Dans le but d’apaiser les étudiants en colère, Hou Heng, le directeur de l’institut de Shengda, fut forcé de démissionner sous la pression de ses supérieurs de l’université de Zhengzhou et peut-être aussi du gouvernement. Toutefois, il est improbable que les étudiants reçoivent ce pourquoi ils ont payé, un certificat montrant aux employeurs qu’ils ont fait leurs études à l’université de Zhengzhou.

Wang, un étudiant de Shengda et originaire d’une commune rurale de la province de Henan, dit au New York Times pourquoi la dévalorisation des diplômes est catastrophique pour les étudiants. « Il n’existe pas beaucoup de’emplois disponibles dans le monde des affaires et ils iront tous aux diplômés des universités publiques », précisa-t-il.

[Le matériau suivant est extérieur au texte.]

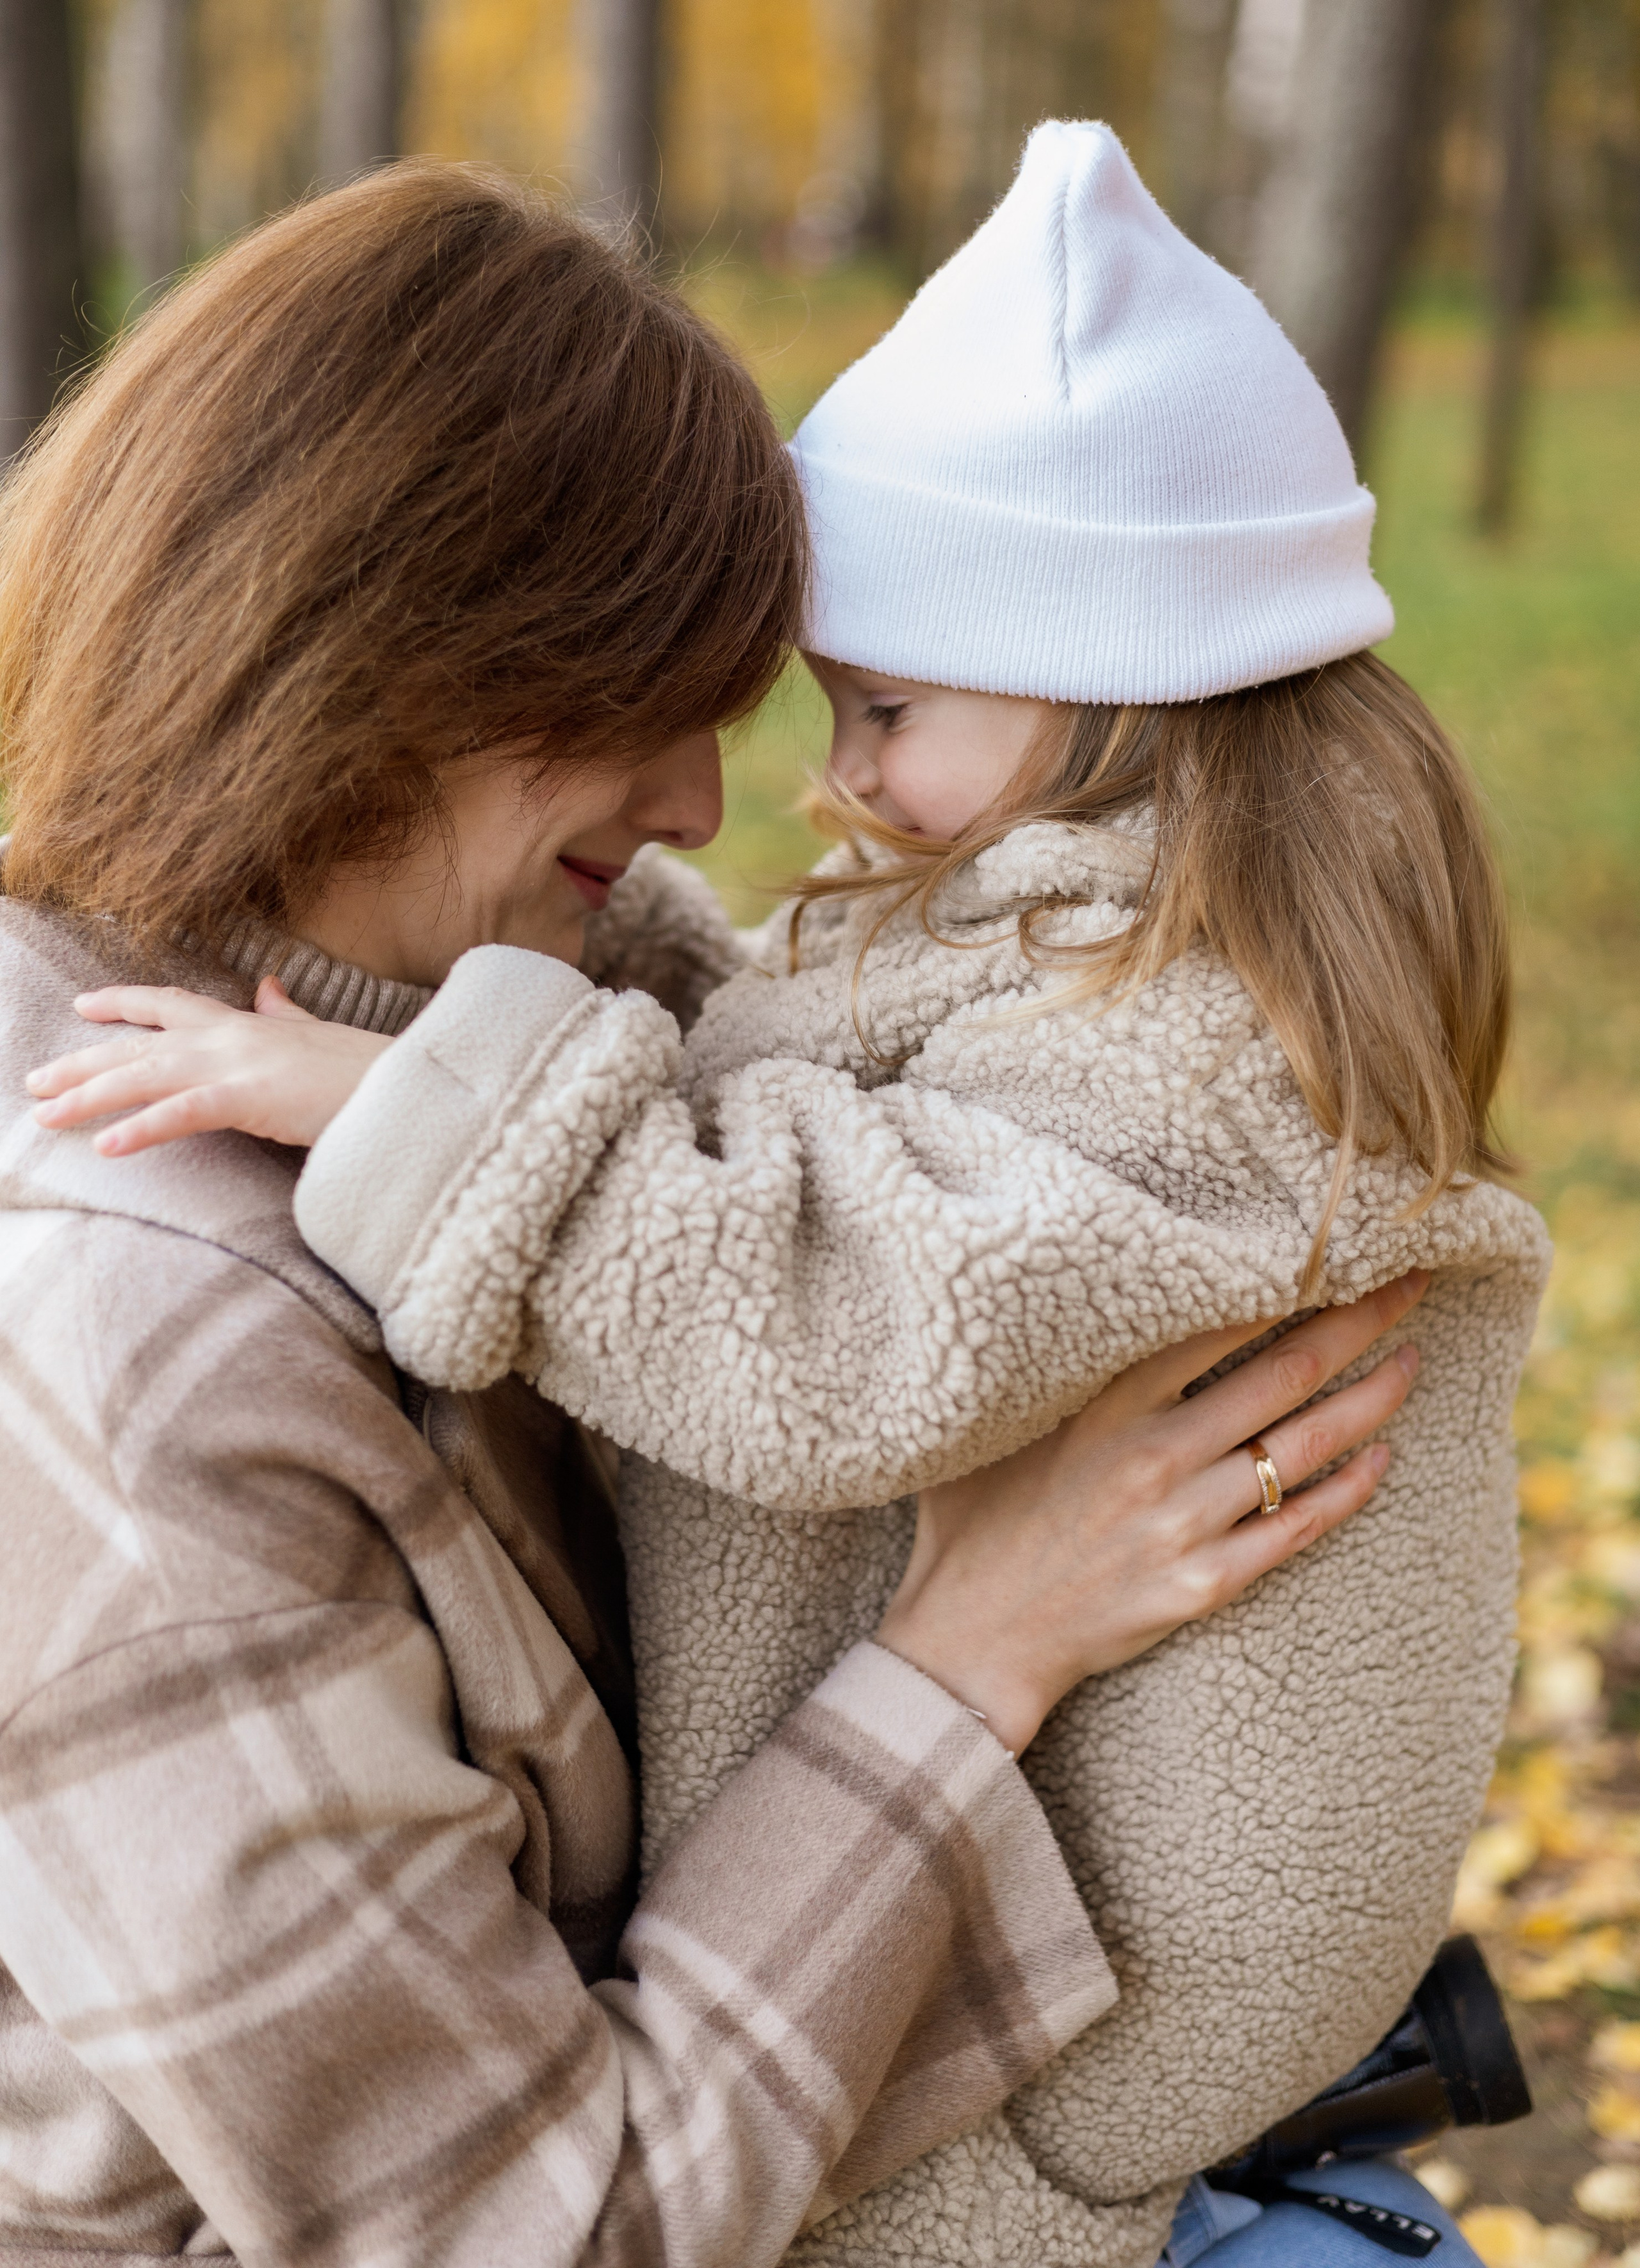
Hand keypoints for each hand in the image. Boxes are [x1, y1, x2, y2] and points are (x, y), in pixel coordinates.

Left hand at [25, 978, 391, 1154]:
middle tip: (33, 1082)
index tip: (84, 1006)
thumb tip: (270, 989)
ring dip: (89, 1096)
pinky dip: (140, 1128)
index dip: (125, 1002)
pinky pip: (182, 1113)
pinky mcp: (251, 1099)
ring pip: (145, 1075)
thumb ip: (287, 1014)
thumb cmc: (367, 1071)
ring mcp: (238, 1065)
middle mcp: (232, 1036)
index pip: (172, 1003)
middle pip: (139, 1043)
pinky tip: (105, 1147)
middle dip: (82, 1062)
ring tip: (44, 1117)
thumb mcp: (317, 1034)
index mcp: (247, 1023)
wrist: (408, 1086)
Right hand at [877, 1271, 1429, 1755]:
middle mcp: (1154, 1457)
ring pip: (1305, 1448)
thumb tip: (1046, 1300)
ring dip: (1372, 1400)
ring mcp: (1184, 1524)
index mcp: (1104, 1407)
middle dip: (1358, 1321)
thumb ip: (1035, 1369)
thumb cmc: (969, 1524)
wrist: (969, 1642)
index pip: (1217, 1323)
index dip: (1286, 1282)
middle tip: (1411, 1282)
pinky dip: (1347, 1491)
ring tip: (1413, 1361)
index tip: (1334, 1249)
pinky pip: (1296, 1531)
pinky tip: (1382, 1461)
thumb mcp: (986, 1425)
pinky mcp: (1201, 1584)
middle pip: (1283, 1374)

Wang dit que la plupart de ses camarades de cours auront du mal à rembourser leurs dettes face aux énormes difficultés pour trouver du travail.

Les étudiants de Shengda n’étaient pas les premiers à protester. L’année dernière, en décembre 2003, des étudiants de l’East Soft Information Institute de la ville de Dalian qui est affilié à la Northeast University, s’étaient révoltés pour la même raison.

Alors que les manifestations se poursuivaient à Zhengzhou, l’Associated Press rapportait que le 21 juin, quelque 9.000 étudiants du campus de Jiangan de l’Université Sichuan dans le sud-ouest de la Chine, s’étaient révoltés après que les autorités leur aient interdit de regarder la Coupe du monde de football. Ils allumèrent des feux et saccagèrent des installations après que la direction de l’école ait coupé l’électricité à minuit pour obliger les étudiants à préparer leurs examens.

Le 25 juin, selon le service chinois de la BBC qui s’était basé sur des comptes-rendus parus dans des journaux de Hong Kong, des milliers d’étudiants de l’université de Jiujiang dans la province de Jiangsu, ont protesté contre des frais d’études arbitraires. Les étudiants ont saccagé des installations scolaires et plusieurs voitures appartenant à des responsables de l’école.

Le gouvernement chinois est parfaitement conscient du danger que représente l’agitation étudiante qui, par le passé, fut le prélude à un plus vaste mécontentement de la classe ouvrière. En juin 1998, les revendications des droits démocratiques des étudiants de l’université de Beijing devinrent rapidement le point de ralliement de l’aliénation des travailleurs dans le pays entier et qui formulèrent leurs propres revendications. Le mouvement finira dans un bain de sang après que le régime ait donné l’ordre aux troupes et aux tanks d’écraser les manifestations sur la place Tiananmen. Dix-sept ans plus tard, aucun des conflits sociaux qui sous-tendent cette affaire sont résolus, au contraire, ils se sont intensifiés au fur et à mesure que Beijing a multiplié ses mesures capitalistes.

L’éruption de protestations parmi les étudiants chinois pauvres et désespérés fait partie d’un processus mondial plus vaste. Au début de cette année, des étudiants et des travailleurs français ont mené une lutte massive contre une législation draconienne permettant aux employeurs de traiter les jeunes diplômés comme de la main-œuvre jetable.

Les événements explosifs en France semblent à première vue n’avoir aucun lien avec ceux qui se sont produits en Chine. En réalité, les attaques antisociales contre les jeunes en France ne peuvent pas être comprises séparément de la misère infligée à des centaines de millions de travailleurs et de jeunes chinois qui sont impitoyablement exploités par le capital mondial dans le but d’abaisser les salaires et les conditions sociales dans le monde entier.